The Milestone Integration Platform Symposium (MIPS) kicked off in Copenhagen today in front of a record number of attendees who had converged on the Danish capital from 28 countries to learn more about the growing market for open IP surveillance platforms and what part they can play in it.

This is a market which Lars Thinggaard, Milestone's CEO, said is growing at an annual rate of 50% against the backdrop of the overall surveillance market which is itself growing at a healthy rate of 10%. With these kind of figures, it was no surprise to see the event well-attended by a keen audience representing the entire scope of applications which Milestone provides the platform for. These included hardware suppliers as well as vendors of such applications as video analytics and biometrics.

Milestone made it clear from the start of the Symposium that the company's goal is to become the de facto standard for open standard IP video surveillance management software. So what does this goal entail?

The whole scheme involves taking a best of breed approach to video networking by providing the means to glue together a variety of hardware including video servers, megapixel and analogue cameras and integrate them with databases, legacy systems, other security systems such as access control and applications that run on them.

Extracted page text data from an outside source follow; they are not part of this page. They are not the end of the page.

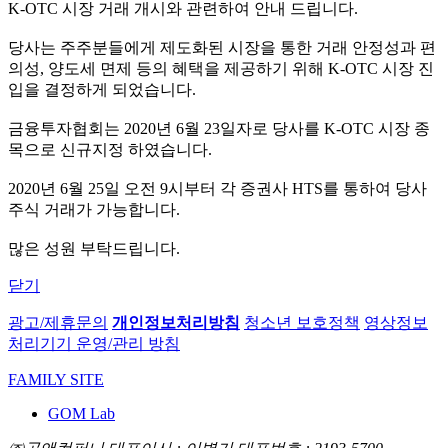
K-OTC 시장 거래 개시와 관련하여 안내 드립니다.
당사는 주주분들에게 제도화된 시장을 통한 거래 안정성과 편
의성, 양도세 면제 등의 혜택을 제공하기 위해 K-OTC 시장 진
입을 결정하게 되었습니다.
금융투자협회는 2020년 6월 23일자로 당사를 K-OTC 시장 종
목으로 신규지정 하였습니다.
2020년 6월 25일 오전 9시부터 각 증권사 HTS를 통하여 당사
주식 거래가 가능합니다.
많은 성원 부탁드립니다.
닫기
광고/제휴문의
개인정보처리방침
청소년 보호정책
영상정보
처리기기 운영/관리 방침
FAMILY SITE
GOM Lab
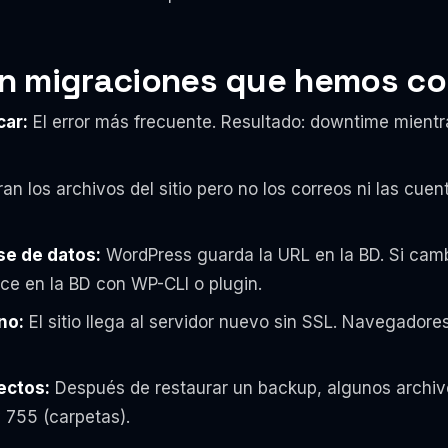
n migraciones que hemos co
car:
El error más frecuente. Resultado: downtime mient
n los archivos del sitio pero no los correos ni las cuen
se de datos:
WordPress guarda la URL en la BD. Si cambi
ce en la BD con WP-CLI o plugin.
no:
El sitio llega al servidor nuevo sin SSL. Navegador
ectos:
Después de restaurar un backup, algunos archiv
 755 (carpetas).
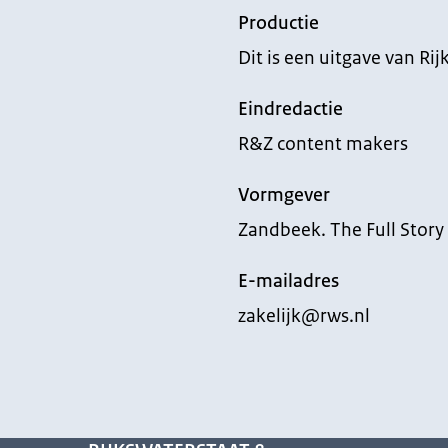
Productie
Dit is een uitgave van Ri
Eindredactie
R&Z content makers
Vormgever
Zandbeek. The Full Story
E-mailadres
zakelijk@rws.nl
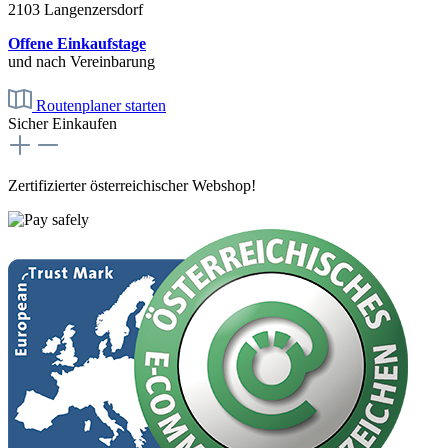
2103 Langenzersdorf
Offene Einkaufstage
und nach Vereinbarung
Routenplaner starten
Sicher Einkaufen
Zertifizierter österreichischer Webshop!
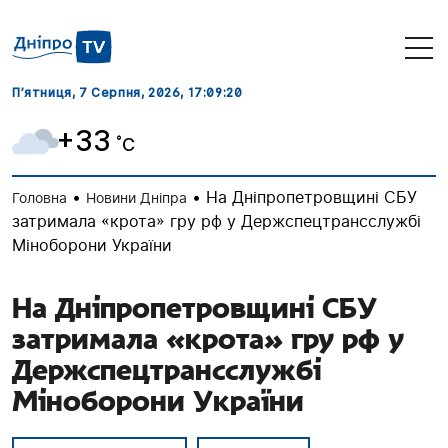
П’ятниця, 7 Серпня, 2026
, 17:09:21
+33
˚C
•
•
На Дніпропетровщині СБУ
Головна
Новини Дніпра
затримала «крота» гру рф у Держспецтрансслужбі
Міноборони України
На Дніпропетровщині СБУ
затримала «крота» гру рф у
Держспецтрансслужбі
Міноборони України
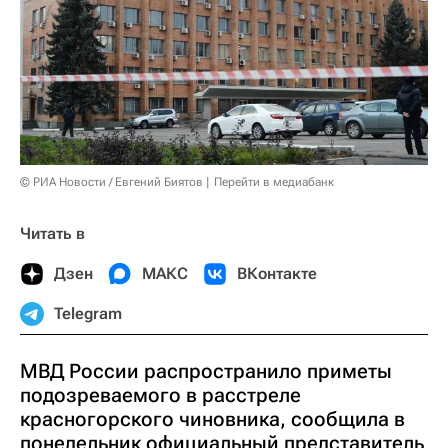
© РИА Новости / Евгений Биятов
Перейти в медиабанк
Читать в
Дзен
МАКС
ВКонтакте
Telegram
МВД России распространило приметы
подозреваемого в расстреле
красногорского чиновника, сообщила в
понедельник официальный представитель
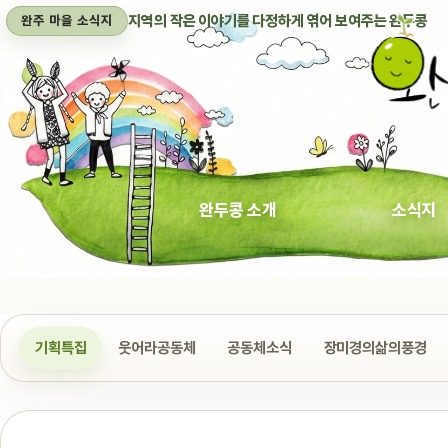
지역의 작은 이야기를 다정하게 엮어 보여주는 완두콩
완주 마을 소식지
완두콩 소개
소식지
기획특집
웃어라공동체
공동체소식
장미경의삶의풍경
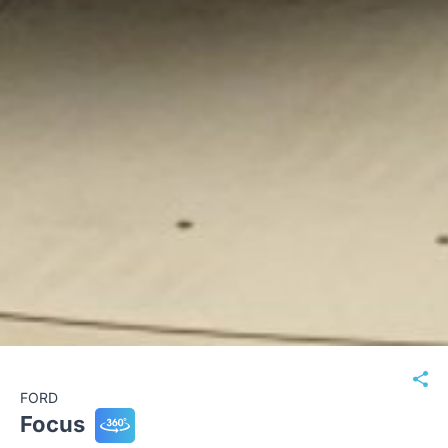
FORD
Focus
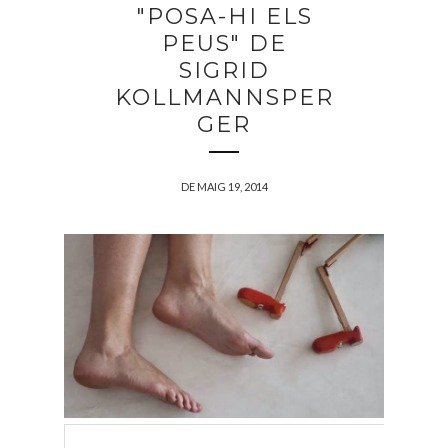
"POSA-HI ELS
PEUS" DE
SIGRID
KOLLMANNSPER
GER
DE MAIG 19, 2014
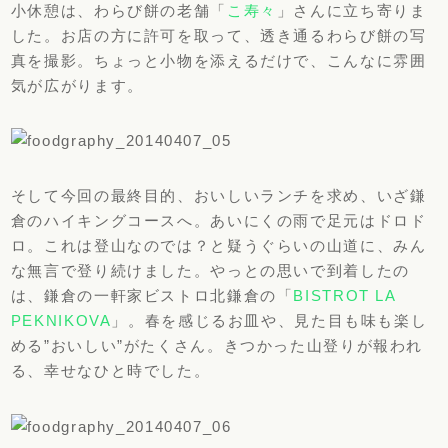
小休憩は、わらび餅の老舗「
こ寿々
」さんに立ち寄りま
した。お店の方に許可を取って、透き通るわらび餅の写
真を撮影。ちょっと小物を添えるだけで、こんなに雰囲
気が広がります。
そして今回の最終目的、おいしいランチを求め、いざ鎌
倉のハイキングコースへ。あいにくの雨で足元はドロド
ロ。これは登山なのでは？と疑うぐらいの山道に、みん
な無言で登り続けました。やっとの思いで到着したの
は、鎌倉の一軒家ビストロ北鎌倉の「
BISTROT LA
PEKNIKOVA
」。春を感じるお皿や、見た目も味も楽し
める”おいしい”がたくさん。きつかった山登りが報われ
る、幸せなひと時でした。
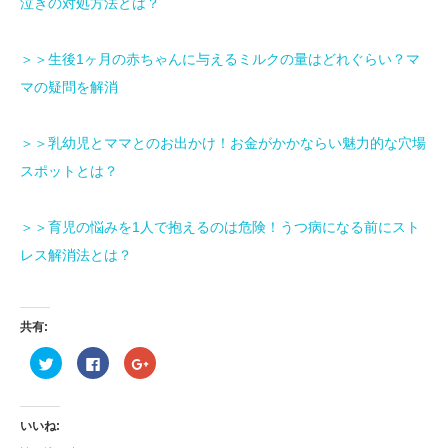
泣きの対処方法とは？
＞＞生後1ヶ月の赤ちゃんに与えるミルクの量はどれぐらい？マ
マの疑問を解消
＞＞乳幼児とママとのお出かけ！お金がかかならい魅力的な穴場
スポットとは？
＞＞育児の悩みを1人で抱えるのは危険！うつ病になる前にスト
レス解消法とは？
共有:
ク
Facebook
ク
リ
で
リ
ッ
共
ッ
ク
有
ク
し
す
し
て
る
て
いいね:
Twitter
に
Google+
で
は
で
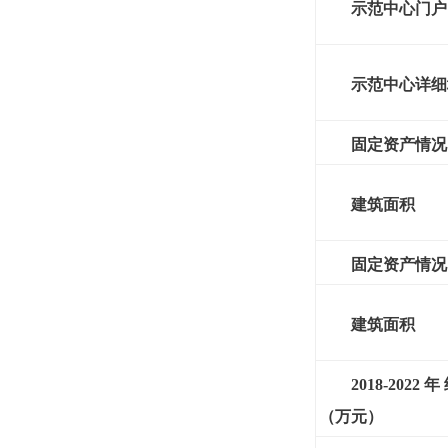
示范中心门户
示范中心详细
固定资产情况（
建筑面积
固定资产情况（
建筑面积
2018-2022
年
（万元）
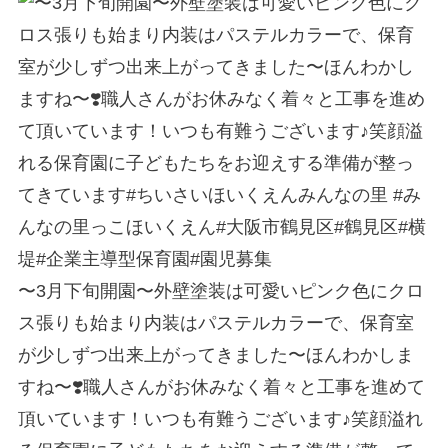
〜3月下旬開園〜外壁塗装は可愛いピンク色にクロ
ス張りも始まり内装はパステルカラーで、保育室
が少しずつ出来上がってきました〜ほんわかしま
すね〜❣️職人さんがお休みなく着々と工事を進めて
頂いています！いつも有難うございます♪笑顔溢れ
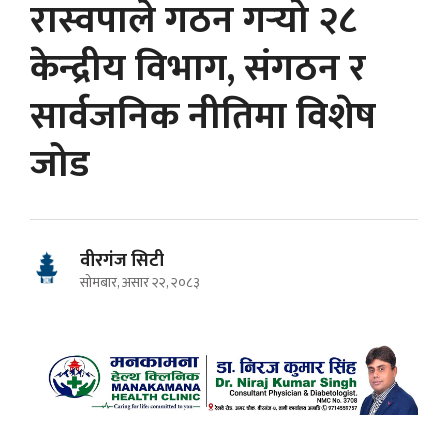
रास्वपाले गठन गर्‍यो २८
केन्द्रीय विभाग, संगठन र
सार्वजनिक नीतिमा विशेष
जोड
वीरगंज सिटी
सोमबार, असार २२, २०८३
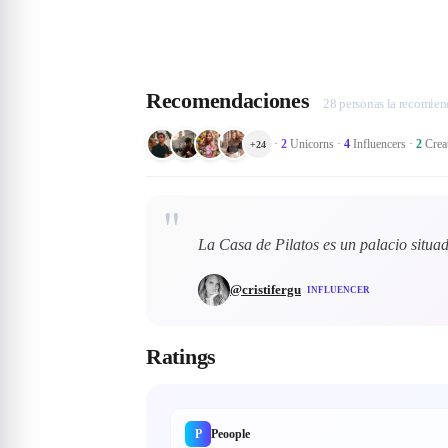
Recomendaciones
28 personas la recomie
·
2
Unicorns
·
4
Influencers
·
2
Crea
+
24
"
La Casa de Pilatos es un palacio situa
@
cristifergu
INFLUENCER
Ratings
P
Peoople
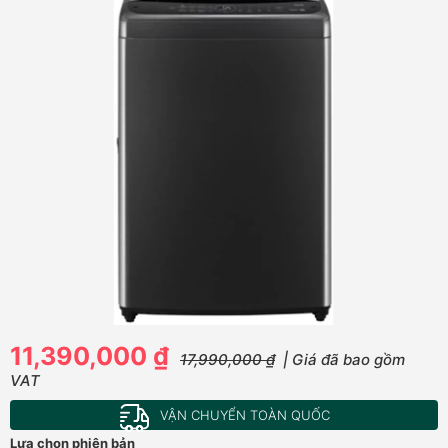
11,390,000 ₫
17,990,000 ₫
| Giá đã bao gồm
VAT
VẬN CHUYỂN TOÀN QUỐC
Lựa chọn phiên bản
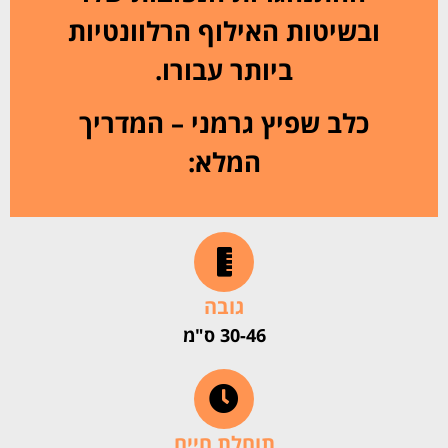
ובשיטות האילוף הרלוונטיות
ביותר עבורו.
כלב שפיץ גרמני – המדריך
המלא:
גובה
30-46 ס"מ
תוחלת חיים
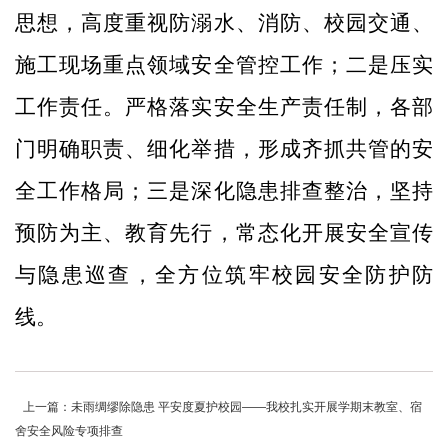
思想，高度重视防溺水、消防、校园交通、
施工现场重点领域安全管控工作；二是压实
工作责任。严格落实安全生产责任制，各部
门明确职责、细化举措，形成齐抓共管的安
全工作格局；三是深化隐患排查整治，坚持
预防为主、教育先行，常态化开展安全宣传
与隐患巡查，全方位筑牢校园安全防护防
线。
上一篇：未雨绸缪除隐患 平安度夏护校园——我校扎实开展学期末教室、宿
舍安全风险专项排查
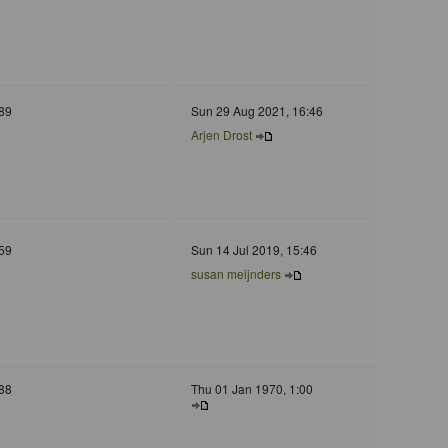
89
Sun 29 Aug 2021, 16:46
Arjen Drost
59
Sun 14 Jul 2019, 15:46
susan meijnders
88
Thu 01 Jan 1970, 1:00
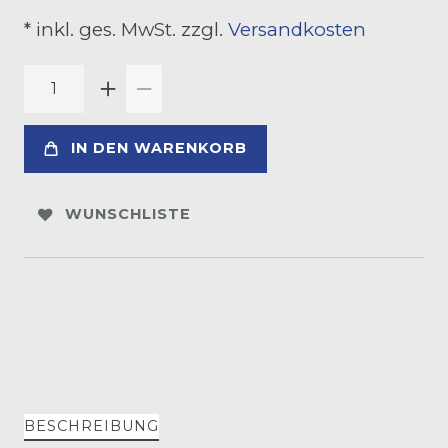
* inkl. ges. MwSt. zzgl.
Versandkosten
IN DEN WARENKORB
WUNSCHLISTE
BESCHREIBUNG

As surveillance systems become more integrated and the security community become more reliant on intelligent applications to add value to the detection process, there is clearly a need for a best-of-breed approach and a dispersal of expertise throughout the supplier community. One major advocate of this approach is Jo Stark, the Digital Video Surveillance Director of IBM. Once renowned for it's "big blue" approach to marketing, the IBM of old would never have dreamt of pushing anyone else's products. Having long since adopted the best-of-breed approach to enterprise IT systems, IBM is taking the same approach to security systems by providing, as Jo Stark said, a project oriented model using their expertise and state of the art products from their partners.

In my opinion, this is the only sensible approach to building a surveillance system of any size. The industry is constantly changing, there are new demands, new regulations and a constant flood of new products from a wide variety of suppliers. Being able to pick and choose those that best suit your requirements and linking them on a non-proprietary platform makes eminent sense.